- [Supplied records]

····················

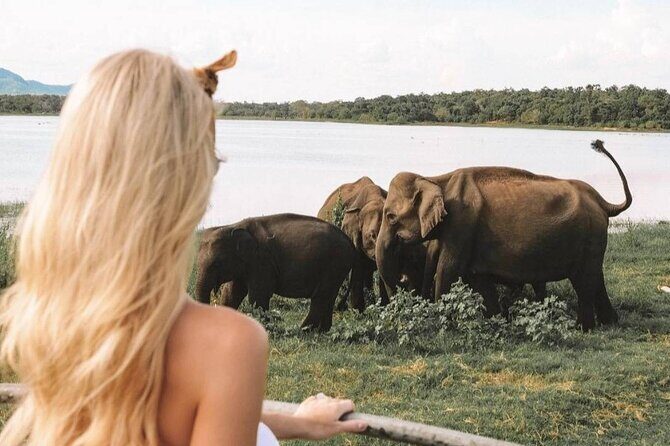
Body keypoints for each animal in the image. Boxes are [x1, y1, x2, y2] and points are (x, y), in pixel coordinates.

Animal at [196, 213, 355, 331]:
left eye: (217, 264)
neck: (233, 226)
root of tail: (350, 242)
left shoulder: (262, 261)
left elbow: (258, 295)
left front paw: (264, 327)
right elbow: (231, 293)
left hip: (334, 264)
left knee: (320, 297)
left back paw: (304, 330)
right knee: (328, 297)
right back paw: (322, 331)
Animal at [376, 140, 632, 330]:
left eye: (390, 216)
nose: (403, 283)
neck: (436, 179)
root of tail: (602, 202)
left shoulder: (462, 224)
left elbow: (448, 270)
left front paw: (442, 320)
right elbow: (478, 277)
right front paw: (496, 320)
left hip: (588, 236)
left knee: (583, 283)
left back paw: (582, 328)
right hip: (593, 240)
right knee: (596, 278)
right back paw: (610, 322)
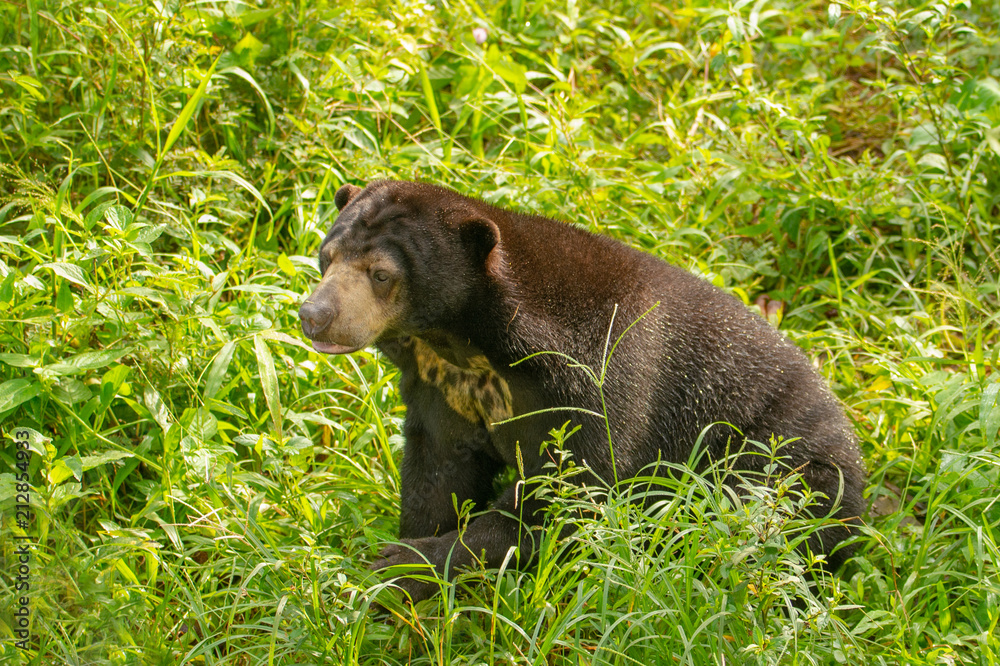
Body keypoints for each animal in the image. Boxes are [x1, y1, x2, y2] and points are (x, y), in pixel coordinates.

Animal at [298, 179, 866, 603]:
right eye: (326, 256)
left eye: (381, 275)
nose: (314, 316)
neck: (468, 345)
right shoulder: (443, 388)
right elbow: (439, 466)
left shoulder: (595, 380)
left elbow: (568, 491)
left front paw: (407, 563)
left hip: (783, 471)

····················

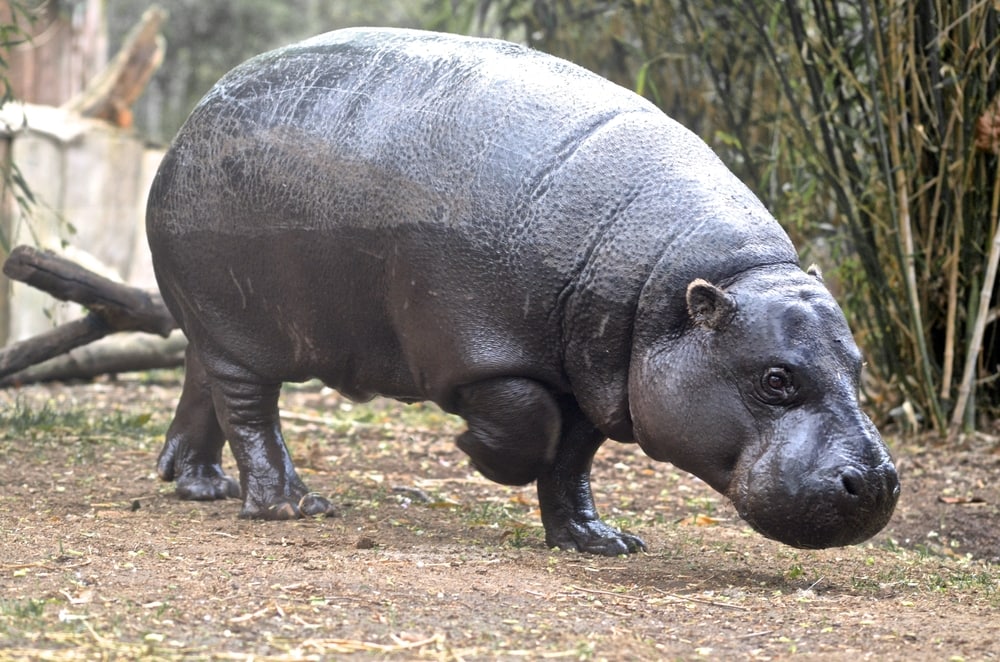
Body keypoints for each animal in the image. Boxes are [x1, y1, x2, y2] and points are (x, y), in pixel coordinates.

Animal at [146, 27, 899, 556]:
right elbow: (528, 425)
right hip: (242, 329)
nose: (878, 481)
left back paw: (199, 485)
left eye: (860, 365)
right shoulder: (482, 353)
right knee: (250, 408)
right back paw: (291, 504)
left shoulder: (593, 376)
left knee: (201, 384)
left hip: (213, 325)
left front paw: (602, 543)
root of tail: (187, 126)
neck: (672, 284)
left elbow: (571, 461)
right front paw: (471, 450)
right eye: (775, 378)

····················

- [Problem statement] Give back the records above exactly, limited to the lines between the one holding "left eye: (860, 365)" and the one holding "right eye: (775, 378)", inclusive.

- [Finished task]
left eye: (860, 365)
right shoulder: (482, 353)
right knee: (250, 408)
right back paw: (291, 504)
left shoulder: (593, 376)
left knee: (201, 384)
left hip: (213, 325)
left front paw: (602, 543)
root of tail: (187, 126)
neck: (672, 284)
left elbow: (571, 461)
right front paw: (471, 450)
right eye: (775, 378)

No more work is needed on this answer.